The law clarifies that herbal and other dietary supplements should be regulated in many of the same ways as foods. FDA has jurisdiction over how these products are made and labeled, and may seize and detain herbal and supplement products that are adulterated or misbranded. FDA may also forbid the sale of any dietary supplement or ingredient any time that the agency determines that it represents a sig-nificant or unreasonable risk. And the law requires that FDA be notified of any “new” dietary ingredients intended for use in supplements.


Federal law also defines the responsibilities of manufacturers and marketers of dietary supplements. Dietary supplements are required to identify every dietary ingredient in the product and to state the quantity of each ingredient or proprietary blend. Claims that are made on a product’s label or labeling are strictly controlled, must be substantiated, and must not claim to diagnose, treat, cure, or prevent any disease (even if there is evidence to support such a “drug claim”). Facilities in which herbal and other dietary supplements are manufactured are held to the high standards of FDA’s Good Manufacturing Practice (GMP) regulation for dietary supplements.  Additionally, supplement companies are required by law to tell FDA about any reports of serious adverse events they receive from consumers.


Another important benefit of the Federal law is that it explicitly allows consumers to be provided with balanced scientific information about herbs and other supplement ingredients. Prior to the passage of this law, FDA considered such information to be illegal if it contained any reference to cure, treatment, or prevention of diseases. But the Congress decided that the government “should not take any actions to impose unreasonable regulatory barriers limiting or slowing the flow of safe products and accurate information to consumers,” and established rules to allow dissemination of truthful and non-misleading publications about ingredients found in dietary supplements.

_Exercise requirements_.
A - According to the passage on federal dietary supplement law, what four things must claims on a supplement's label or labeling not assert that the product can do to any disease?
B - Extend the passage on federal dietary supplement law by writing what comes next after its final sentence.
The data that follow are not needed for either task.

_Collected material_.
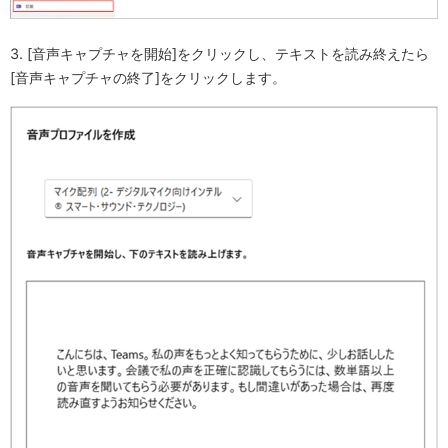
3. [音声キャプチャを開始]をクリックし、テキストを読み終えたら
[音声キャプチャの終了]をクリックします。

_Answer set_.
A - Diagnose, treat, cure, or prevent.

B -
The discussion presented above addresses only the regulation of herbs and other supplements by FDA. As with any other industry, however, companies that make and sell supplements must conform with the regulations of many other federal agencies, as well as state and local jurisdictions. For example, the Federal Trade Commission enforces the laws that govern advertising of all consumer goods, and companies in the herbal business must comply with these. Marketers of organic herbal products must be familiar with rules maintained by the U.S. Department of Agriculture, and manufacturers of herbal extracts need to be in compliance with the legal guidelines set by the Tax and Trade Bureau. The list goes on and on—the Department of Transportation rules apply to all interstate shipments; U.S. Customs and Border Protection governs imports; the Occupational Safety and Health Administration protects workers in all trades; etc.


In conclusion, manufacturers and marketers of herbal supplements are subject to extensive federal laws and regulations. Each of these federal agencies is responsible for enforcing their rules so that the needs of consumers are properly met, and so that companies that do not follow the rules do not gain an advantage over those that do. The laws that are currently in place in the U.S. were designed to ensure that safe and beneficial dietary supplements, including herbal products, are available to well-informed consumers for use when making their own self-care choices. Responsible manufacturers and marketers will continue to provide these products and the citizens of the United States will continue to enjoy the health freedom which they demand and deserve.